Il n'en demeure pas moins que cette motion pose des questions importantes, car les enjeux sont importants. Vous le savez, en raison de sa situation financière et des conditions-cadres actuelles avec un bas niveau des prix de l'électricité, un franc fort et d'autres éléments intervenant dans ce cadre, Alpiq a décidé, dans le cadre de mesures structurelles d'assainissement, de mettre en vente jusqu'à 49% de son portefeuille hydroélectrique. Sont notamment concernés des barrages importants, dont vous avez parlé, comme celui de la Grande-Dixence ou celui d'Emosson, parmi dix-huit ouvrages hydroélectriques.
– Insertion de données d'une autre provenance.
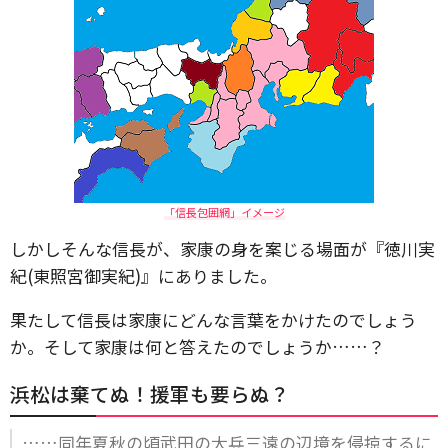
「信長包囲網」イメージ
しかしそんな信長が、家康の身を案じる場面が『徳川実
紀(東照宮御実紀)』にありました。
果たして信長は家康にどんな言葉をかけたのでしょう
か。そして家康は何と答えたのでしょうか……？
浜松は棄てぬ！援軍も要らぬ？
……同年夏秋の頃武田の大兵三遠の辺境を侵掠するに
Alors, Mesdames et Messieurs les députés, sur le plan financier, les SIG et le canton sont évidemment concernés par cette situation en tant qu'actionnaires d'Alpiq. Les SIG, je le rappelle, détiennent 20,4% d'EOS Holding, elle-même actionnaire d'Alpiq à hauteur de 31,4%. Du point de vue de la politique énergétique, les barrages représentent aujourd'hui 60% de la production électrique de Suisse. Cette source d'énergie propre, locale, à même de couvrir la majorité de nos besoins, également neutre en CO2, est essentielle pour la transition énergétique. Les ouvrages hydroélectriques suisses d'importance nationale et stratégiques doivent être préservés, nous en sommes tous ici convaincus. Mais - mais, Mesdames et Messieurs les députés - les conditions du marché, en particulier la baisse constante du prix de l'électricité depuis des années, rendent la situation difficile sur le plan économique. L'énergie hydraulique est aujourd'hui deux à trois fois plus chère que le prix de l'électricité sur le marché européen. Donc toute décision devra être précédée d'un examen complet de la situation. Il ne suffit évidemment pas de demander aux SIG d'acheter au meilleur prix, pour reprendre les termes de la motion. Il faut tenir compte de l'ensemble des enjeux, du fait que le canton de Genève n'est pas seul non plus dans cette problématique. Les cantons romands doivent avancer de manière concertée dans ce domaine.

Le Conseil d'Etat considère qu'effectivement, même si les invites de cette motion laissent à désirer, je dirais dans leur tournure extrêmement générale, il faut qu'il y ait une discussion qui doit avoir lieu dans le cadre de la commission de l'énergie, comme cela a été proposé. Et je vous remercie donc d'y renvoyer cette proposition de motion.

Le président. Je vous remercie, Monsieur le conseiller d'Etat. Nous votons maintenant sur le renvoi de cette proposition de motion à la commission de l'énergie.

Mis aux voix, le renvoi de la proposition de motion 2320 à la commission de l'énergie et des Services industriels de Genève est adopté par 89 oui contre 2 non et 2 abstentions.